Toute la désensibilisation s’est opérée hors prise d’anti-histaminique pour ne pas masquer la moindre des réactions, ce qui peut expliquer la haute fréquence de réactions secondaires qui resteront légères.

Un patient, garçon âgé de 14 ans souffrant d’asthme et ayant des IgE spécifiques du blanc d’œuf >100 kU/L, a dû abandonner la désensibilisation du fait de réactions répétées à la même dose de blanc d’œuf.

Deux patients sont passés à un protocole plus lent pour obtenir la tolérance à 60 jours pour l’un et 80 jours pour l’autre ; l’un d’entre eux avait eu une réaction anaphylactique à l’œuf.

A noter l’absence de réactions graves sur l’ensemble de cette population.

Après les 5 jours initiaux, les patients qui toléraient un œuf entier, se devaient de manger un œuf entier cuit chaque jour durant 3 mois ; ils pouvaient manger dans le même temps toute préparation alimentaire susceptible de contenir de l’œuf.

Ensuite, après 3 mois, ils étaient encouragés à manger un œuf entier toutes les 48 heures, puis à 6 mois, un œuf entier toutes les 72 heures.

Cette étude confirme donc l’étude japonaise sur l’efficacité de la désensibilisation orale accélérée à l’œuf, ici encore plus rapidement en 5 jours, et sa sécurité à condition d’être pratiquée dans des conditions optimales de sécurité, à l’hôpital dans un service où le personnel est rompu à la surveillance et au traitement des risques de réactions allergiques sévères.

Dans ce travail, les auteurs ne sont pas facilité la tâche.

En effet, les patients sont âgés de 5 ans et plus, période de la vie où la tolérance est plus difficile à obtenir et où le risque de prise accidentelle est plus grand.

Les auteurs, pour des raisons éthiques et de sécurité, n’ont pas pratiqué de test de provocation chez les patients qui montraient des IgE ou des tests cutanés suggérant une allergie symptomatique.

Ceci pourrait être considéré comme une limite de l’étude, certains patients auraient pu ne pas réagir lors du TPO.

Toutefois, chez la majorité de ces patients il a été rapporté des réactions durant la procédure de désensibilisation confirmant ainsi une allergie symptomatique à l’œuf.

Autre limite à cette étude, c’est évidemment l’absence de groupe de contrôle.

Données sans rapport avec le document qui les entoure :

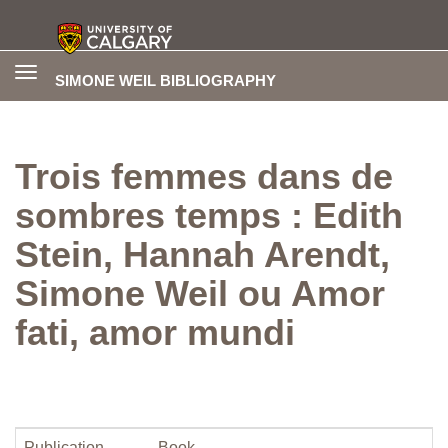
Toggle
SIMONE WEIL BIBLIOGRAPHY
navigation
Trois femmes dans de
sombres temps : Edith
Stein, Hannah Arendt,
Simone Weil ou Amor
fati, amor mundi
Publication
Book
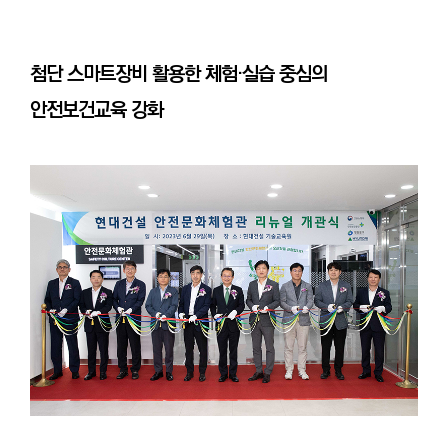
첨단 스마트장비 활용한 체험·실습 중심의
안전보건교육 강화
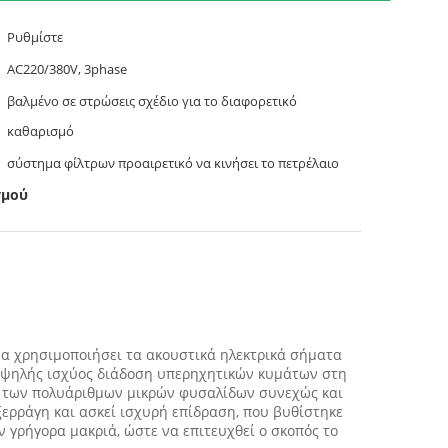
Ρυθμίστε
AC220/380V, 3phase
βαλμένο σε στρώσεις σχέδιο για το διαφορετικό
καθαρισμό
σύστημα φίλτρων προαιρετικό να κινήσει το πετρέλαιο
σμού
να χρησιμοποιήσει τα ακουστικά ηλεκτρικά σήματα
υψηλής ισχύος διάδοση υπερηχητικών κυμάτων στη
μό των πολυάριθμων μικρών φυσαλίδων συνεχώς και
ξερράγη και ασκεί ισχυρή επίδραση, που βυθίστηκε
ν γρήγορα μακριά, ώστε να επιτευχθεί ο σκοπός το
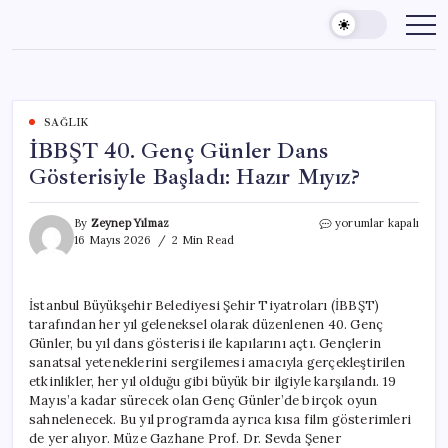
Skip
to
content
SAĞLIK
İBBŞT 40. Genç Günler Dans
Gösterisiyle Başladı: Hazır Mıyız?
İBBŞT
By
Zeynep Yılmaz
yorumlar kapalı
40.
16 Mayıs 2026
2 Min Read
Genç
Günler
Dans
İstanbul Büyükşehir Belediyesi Şehir Tiyatroları (İBBŞT)
Gösterisiyle
tarafından her yıl geleneksel olarak düzenlenen 40. Genç
Başladı:
Hazır
Günler, bu yıl dans gösterisi ile kapılarını açtı. Gençlerin
Mıyız?
sanatsal yeteneklerini sergilemesi amacıyla gerçekleştirilen
için
etkinlikler, her yıl olduğu gibi büyük bir ilgiyle karşılandı. 19
Mayıs’a kadar sürecek olan Genç Günler’de birçok oyun
sahnelenecek. Bu yıl programda ayrıca kısa film gösterimleri
de yer alıyor. Müze Gazhane Prof. Dr. Sevda Şener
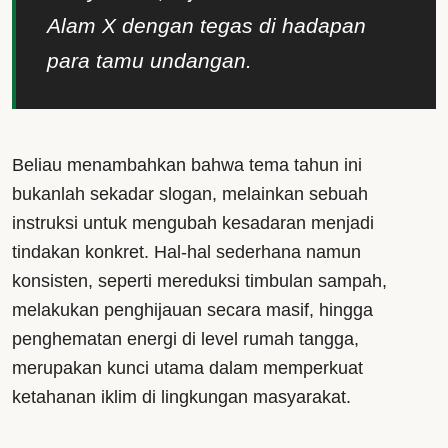
Alam X dengan tegas di hadapan
para tamu undangan.
Beliau menambahkan bahwa tema tahun ini
bukanlah sekadar slogan, melainkan sebuah
instruksi untuk mengubah kesadaran menjadi
tindakan konkret. Hal-hal sederhana namun
konsisten, seperti mereduksi timbulan sampah,
melakukan penghijauan secara masif, hingga
penghematan energi di level rumah tangga,
merupakan kunci utama dalam memperkuat
ketahanan iklim di lingkungan masyarakat.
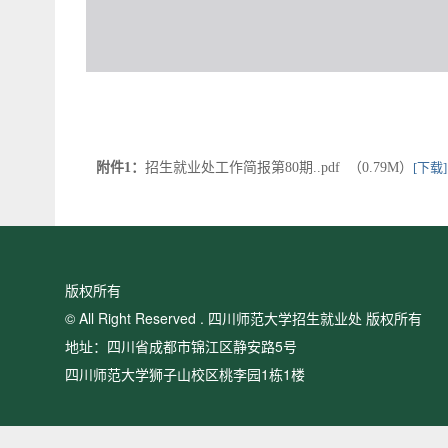
附件1：
招生就业处工作简报第80期..pdf （0.79M）
[下载]
版权所有
© All Right Reserved . 四川师范大学招生就业处 版权所有
地址：四川省成都市锦江区静安路5号
四川师范大学狮子山校区桃李园1栋1楼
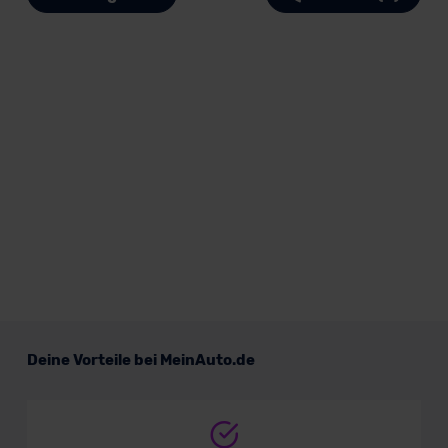
Deine Vorteile bei MeinAuto.de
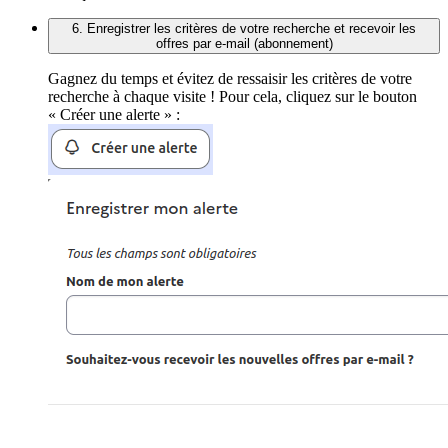
6. Enregistrer les critères de votre recherche et recevoir les
offres par e-mail (abonnement)
Gagnez du temps et évitez de ressaisir les critères de votre
recherche à chaque visite ! Pour cela, cliquez sur le bouton
« Créer une alerte » :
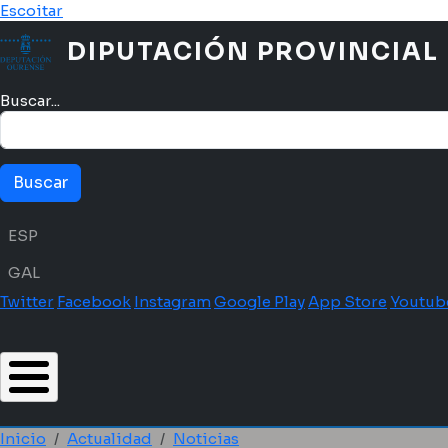
Pasar al contenido principal
Escoitar
DIPUTACIÓN PROVINCIAL
Buscar...
Menú idioma
ESP
GAL
Twitter
Facebook
Instagram
Google Play
App Store
Youtub
Inicio
Actualidad
Noticias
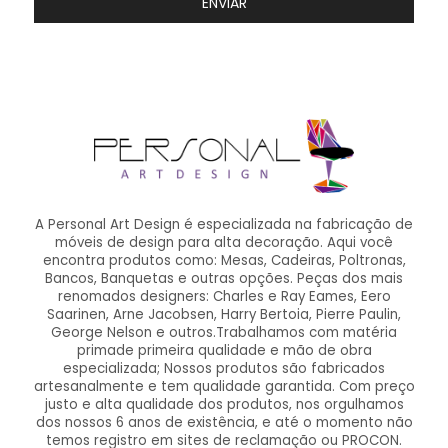
ENVIAR
A Personal Art Design é especializada na fabricação de
móveis de design para alta decoração. Aqui você
encontra produtos como: Mesas, Cadeiras, Poltronas,
Bancos, Banquetas e outras opções. Peças dos mais
renomados designers: Charles e Ray Eames, Eero
Saarinen, Arne Jacobsen, Harry Bertoia, Pierre Paulin,
George Nelson e outros.Trabalhamos com matéria
primade primeira qualidade e mão de obra
especializada; Nossos produtos são fabricados
artesanalmente e tem qualidade garantida. Com preço
justo e alta qualidade dos produtos, nos orgulhamos
dos nossos 6 anos de existência, e até o momento não
temos registro em sites de reclamação ou PROCON.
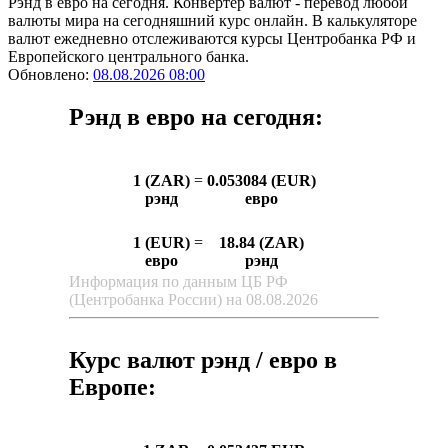
Рэнд в евро на сегодня. Конвертер валют - перевод любой
валюты мира на сегодняшний курс онлайн. В калькуляторе
валют ежедневно отслеживаются курсы Центробанка РФ и
Европейского центрального банка.
Обновлено:
08.08.2026 08:00
Рэнд в евро на сегодня:
1 (ZAR)
=
0.053084 (EUR)
рэнд
евро
1 (EUR)
=
18.84 (ZAR)
евро
рэнд
Информация по данным ЦБ РФ
(Центробанка России) на 08.08.2026
Курс валют рэнд / евро в
Европе:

Pourtant, on voit mal des patients allergiques à l’œuf se désensibiliser naturellement en 5 jours.

Il serait intéressant d’évaluer sur le long terme la réponse immunologique à l’œuf à la fois chez des patients désensibilisés et chez des patients d’un groupe contrôle.
En définitive, ce travail me convainc totalement.

Je suis heureux de voir les protocoles se raccourcir de plus en plus tout en gardant une grande sécurité.